Z informs me as we examine a craft visor he made some time ago, that visor rhymes with geyser. I have to admit that I am impressed with that one, and I tell him so. Best rhyme ever, Z. Not to be outdone, M spontaneously comes out with "Cow, pow, ow, bow." Learning is still so much fun.

The big attraction in our house right now is our "new trampoline." This is actually a toddler mattress on the floor of our great room, spare for us since Z moved into his Big Boy Bed. The children love it, and spend much of their play time jumping, bouncing, and flopping. It's a truly special toy for our home, because I am one of those mean mommies who allows my children to use neither trampolines nor motorized vehicles. Literally every child in our neighborhood who is at least 3 owns and operates a motorized vehicle. Barbie "Jeeps," John Deere "tractors," mini "quads," and other child-sized vehicles with motors are visible up and down our street. Many times when we visit our especially good friends down the block to play, we finally disconnect the battery on the Lightning McQueen car because M cannot resist the temptation. My father was excited to purchase one for the kids, and I felt a little bad crushing his grandfatherly urges when I informed him that the kids can have motorized vehicles when they become licensed drivers. So far my children accept the explanation that I am their mommy and I don't allow these things, but I know this will become increasingly difficult as they grow. I do not judge the parents who allow these things, and they seem to understand that this is the decision I have made for my children who are too young to examine the risks for themselves.

Friday, September 19, 2008

Where's Grandpa?

"Where’s Grandpa?"
The kids watch one of the men at Grammie’s new assisted living facility (WSM) make his way slowly across the lawn. Z knows the answer to this question, I think, but he asks it anyway.
"Grandpa died, honey."
"No, I know, but where is he?" Asking, once again, a different question than I originally thought.
"Grandpa is in a cemetery in the town where Daddy grew up."
"What’s that?"
"It’s a place where people are buried after they die."
"Oh, so his skin is gone and you can see his bones?"
"Yes, that’s probably right."
He is excited now. "Oh, can we dig him up????"
When I held that sweet, needy infant in my arms, this is one of the conversations I never anticipated. Nobody ever plans to explain to their dinosaur-loving 4-year-old that it’s not nice to dig up the bones of people to study their skeletons. I certainly didn’t think about having to teach a child the fact that we leave dead people "to rest" in a cemetery, bones and all. I try to explain that Grandpa lives in our hearts because we still remember and love him. Our conversation continues for a while, and he is thoughtful. After a while, he is redirected and we are playing on the gliding swing in front of WSM.
"Where’s Grandpa," M asks in her piercing, 2-year-old voice a few minutes later when another elderly man shuffles past.
"M," Z lectures knowingly, "Grandpa died out."

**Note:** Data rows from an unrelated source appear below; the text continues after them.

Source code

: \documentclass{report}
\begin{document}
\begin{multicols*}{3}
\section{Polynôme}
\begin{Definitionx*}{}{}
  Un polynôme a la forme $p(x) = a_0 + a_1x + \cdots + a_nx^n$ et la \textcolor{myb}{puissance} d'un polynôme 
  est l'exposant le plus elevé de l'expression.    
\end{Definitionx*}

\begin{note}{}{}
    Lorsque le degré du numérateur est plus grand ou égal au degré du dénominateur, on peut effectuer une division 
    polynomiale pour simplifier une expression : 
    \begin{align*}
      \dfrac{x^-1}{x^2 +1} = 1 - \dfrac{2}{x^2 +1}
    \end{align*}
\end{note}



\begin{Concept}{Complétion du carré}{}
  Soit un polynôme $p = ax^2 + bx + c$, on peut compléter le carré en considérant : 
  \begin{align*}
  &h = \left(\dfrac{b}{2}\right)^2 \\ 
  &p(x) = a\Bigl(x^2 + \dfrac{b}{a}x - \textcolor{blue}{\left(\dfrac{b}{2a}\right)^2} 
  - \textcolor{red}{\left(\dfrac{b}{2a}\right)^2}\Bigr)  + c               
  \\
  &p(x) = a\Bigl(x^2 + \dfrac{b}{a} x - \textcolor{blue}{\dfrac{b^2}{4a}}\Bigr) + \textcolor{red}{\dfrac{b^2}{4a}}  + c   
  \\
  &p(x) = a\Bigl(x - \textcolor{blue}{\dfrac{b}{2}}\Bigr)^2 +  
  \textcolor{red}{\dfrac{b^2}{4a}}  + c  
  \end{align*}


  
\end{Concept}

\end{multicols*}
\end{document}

Death becomes a recurring topic of conversation. Frogs die. Elephants die too, but they live longer than frogs. Rhinos die, giraffes die, doggies and kitties die, pigs die, and people die. Everyone dies. People die, but sweet little children don't have to worry about that for a long, long, long time because Mommy and Daddy plan to be around and love you and hug you and kiss you until you are grown, and then love you and hug you and kiss you some more. Things live and then they die. We don't plan to die until we are very, very old.
"Oh, like Grammie? She's going to die. That's because her hands are like this." Z somehow makes me understand that he's describing my mother-in-law's wrinkly skin.
"Grammie will die some day, but her body is working pretty well now, and we have time to have fun with her and see her and love her while she's still here."

Death is a difficult topic, but someday we may have some conversations about Grammie that are, in some ways, even tougher. Grammie's short-term memory is already shocking on some days because of Alzheimer's disease. Yes, one day I think this "living death" may be even tougher to explain. For now, I continue to teach my children to be loving and accepting of all kinds of people and embrace difference. For now, they are enjoying making new "friends" in Grammie's new place, and the "friends" are truly enjoying them.